*Exercises to complete*
#1 According to the forum thread about favorite villagers below, what does Muffy's name mean in Japanese?
#2 Go on with the forum thread about favorite villagers below, starting from the point where it stops.

─── Source extract ───

I also really like Jacques because of his design. He looks like he would totally spin his own records on Tuesday nights at The Roost while sipping the house blend with no sugar or cream added, occasionally adjusting a pair of thick-rimmed glasses (non-prescription for maximum hipster-ness) and that just amuses the heck out of me. For some reason I also headcanon that he originally hails from Nova Scotia. I blame the fact that I married a Canadian.

Muffy is one of my all-time faves because she's a gothloli sheep! I love Japanese street fashion so I was drawn to her design like a moth to open flame and the fact that her name is Frill in Japanese just makes her like 1000% cuter. I was pleasantly surprised that they made her Uchi instead of Snooty. If she'd been the latter of the two I think it would have been super boring.

Hmm... My reasons for liking these three seem to focus mostly on headcanons. Maybe someone should make a thread for a similar topic. Is there something like that yet or is that too close to this thread?


----------



## drowningfairies (Aug 6, 2016)

─── Extracted records ───

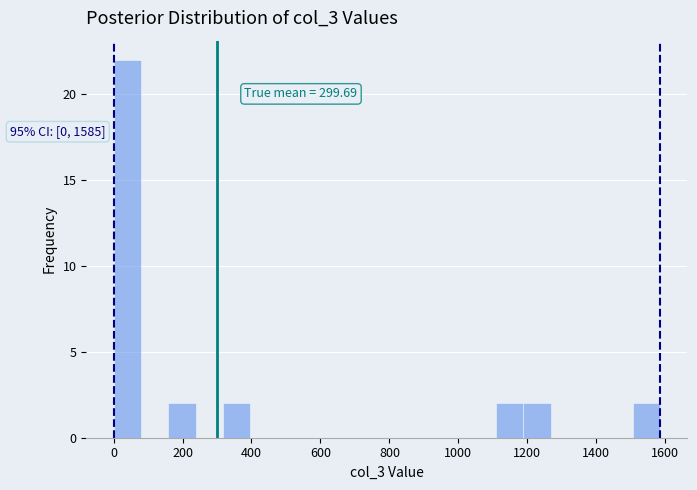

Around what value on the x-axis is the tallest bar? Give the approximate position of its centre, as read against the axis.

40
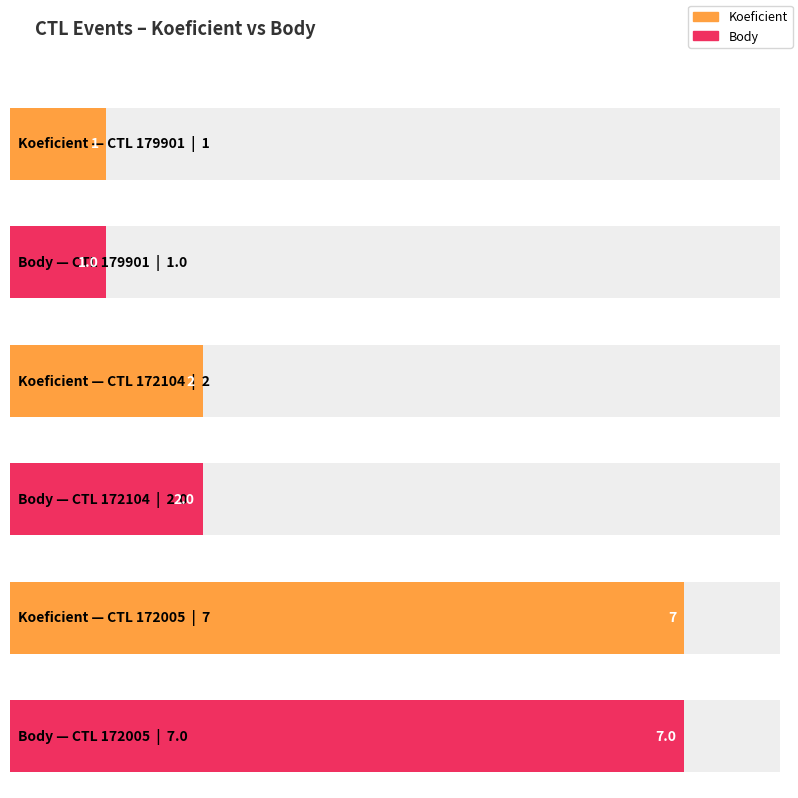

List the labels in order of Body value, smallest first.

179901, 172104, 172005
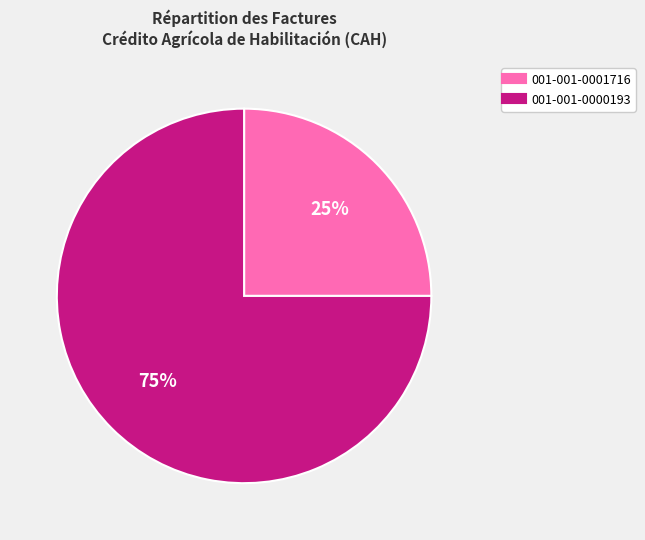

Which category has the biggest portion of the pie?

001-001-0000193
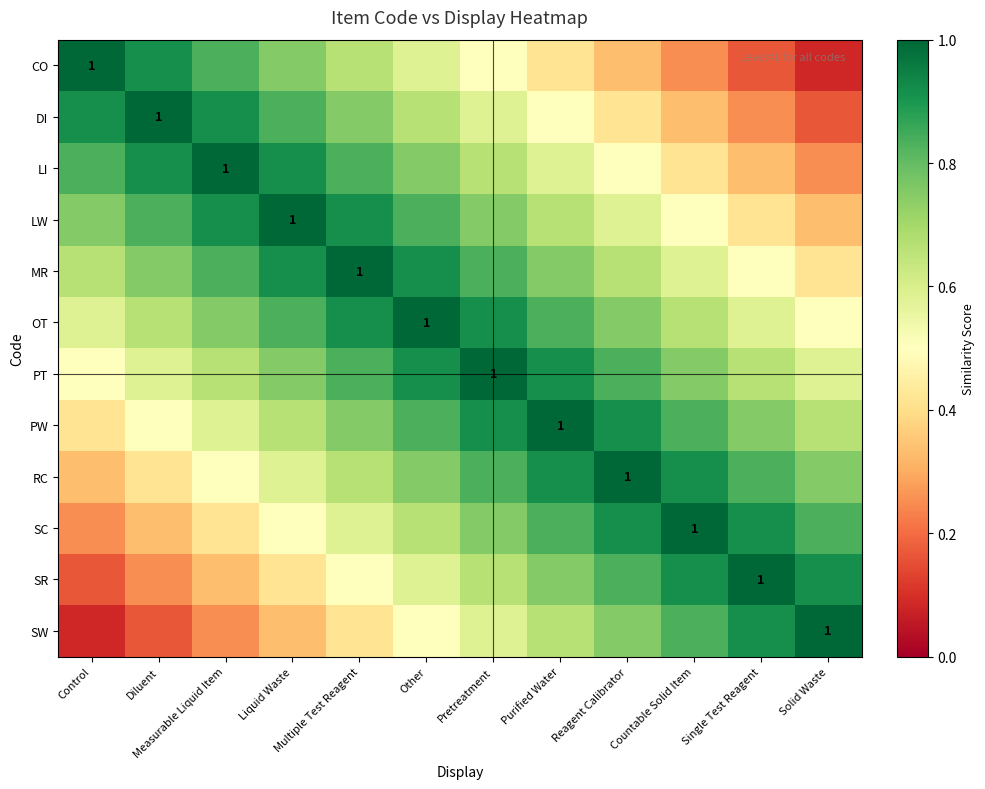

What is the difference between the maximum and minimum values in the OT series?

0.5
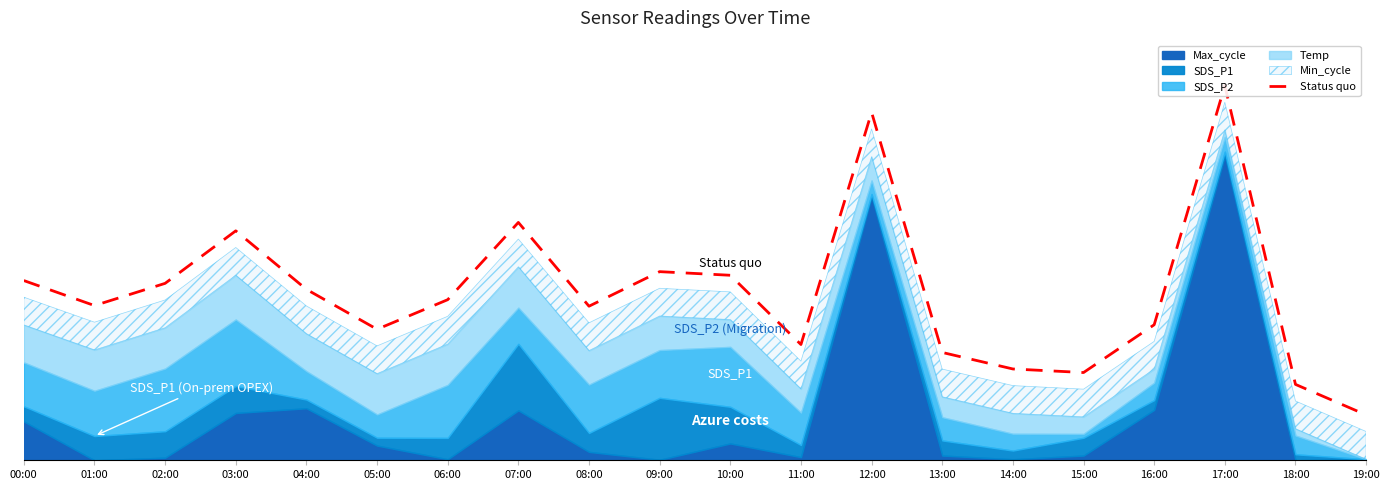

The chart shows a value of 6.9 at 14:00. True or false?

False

───

*Results by task*
#1 Frill.

#2
Muffy - Emo Mother Friend. Is a sheep.
Sprinkle - Pastel Penguin. And she's like food related.
Bam - He is a blue deer. Named Bam. And is a jock.
Flurry - She's a hamster queen.
Apple - Hamster Princess.
Marshal - Bc he's hipster.
Tia - The little Teapot that could.
Merengue - The little cake that could.
Skye - She's a blue wolf.
Cookie - Pink doggo.


----------



## Pearls (Aug 6, 2016)

I'm just gonna list my 3 favourites 
Goldie - She was one of my first villagers in wild world and I've always loved her. She'll always be my favourite 
Punchy - I love cats and he was my favourite starting villager in new leaf 
Marshal - he's just super cute


----------



## Buttonsy (Aug 6, 2016)

A lot of my favourite villagers are ones that are my favourite animals IRL, like Deirdre, Alice, and Pashmina, are some of my absolute favourites, and my favourite animals are deer, koalas, and goats.
I also like Julian because he just looks magical, and Francine looks pretty.
Deli and Dotty and Lobo were the first villagers in each of my towns to really grab me as being a favourite, from their designs to the way they treated me.
And I love all the sheep because they look like they'd give nice hugs.


----------



## amanda1983 (Aug 6, 2016)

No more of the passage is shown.